Alpha Tauri continued their strong start to the weekend with Pierre Gasly going fourth fastest ahead of Red Bull’s Max Verstappen. Gasly had at one point gone fastest early on, before having a moment at the second chicane dipping his tyres on to the gravel.
The pace shown by Ricciardo, Norris and Gasly looks to show that the battle for best of the rest this weekend is going to be a close fight. But one where they need to be careful as their fastest laps were all deleted for track limits, they could have been third, fourth and fifth potentially.
There was a long list of drivers who had times deleted or have been warned about going too slowly on out laps.

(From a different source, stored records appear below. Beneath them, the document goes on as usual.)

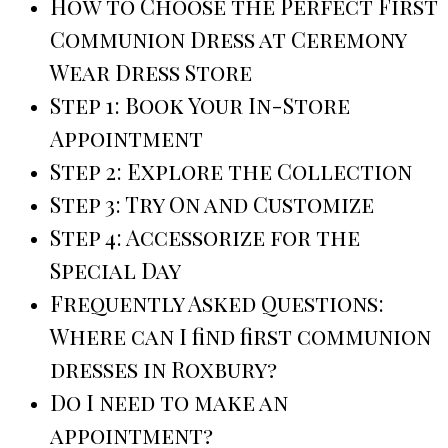
How to Choose the Perfect First
Communion Dress at Ceremony
Wear Dress Store
Step 1: Book Your In-Store
Appointment
Step 2: Explore the Collection
Step 3: Try On and Customize
Step 4: Accessorize for the
Special Day
Frequently Asked Questions:
Where can I find first communion
dresses in Roxbury?
Do I need to make an
appointment?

From FP3, the teams have been warned that the FIA will use a benchmark time to determine if drivers have toured too slowly ahead of their flying laps to avoid a repeat of such traffic, which blighted the end of Q3 at the same event in 2019.
Carlos Sainz did, however, finish sixth behind Verstappen, the McLaren driver was nine-tenths behind the Red Bull. Sainz was five-hundredths faster than Daniil Kvyat, the Russian leading Lance Stroll, Charles Leclerc and Sergio Perez.
Ferrari woes continued while Leclerc was ninth and two tenths faster than teammate Sebastian Vettel, the car is proving difficult to drive they both went off. Leclerc spinning into the grave as the car snapped through the first Lesmo.
Vettel’s moment saw him spin in front of Ricciardo, with him luck to avoid the barriers. The four-time champion then switched to long runs. Esteban Ocon ended the session just ahead of Vettel, by three-hundredths.
Alfa Romeo’s Antonio Giovinazzi was thirteenth, half a hundredth behind Vettel and ahead of the second Red Bull of Alex Albon. The Red Bull driver couldn’t improve on his 21.8 set early in the session when he went fastest.
Daniel Ricciardo was fifteenth fastest going eight thousandths faster than the Haas of Kevin Magnussen. Ferrari power really struggling as the occupied three of the bottom five positions, with Kimi Raikkonen seventeenth and Romain Grosjean eighteenth.
The two Williams were slowest of all, Nicholas Latifti nineteenth just over a tenth faster than George Russell.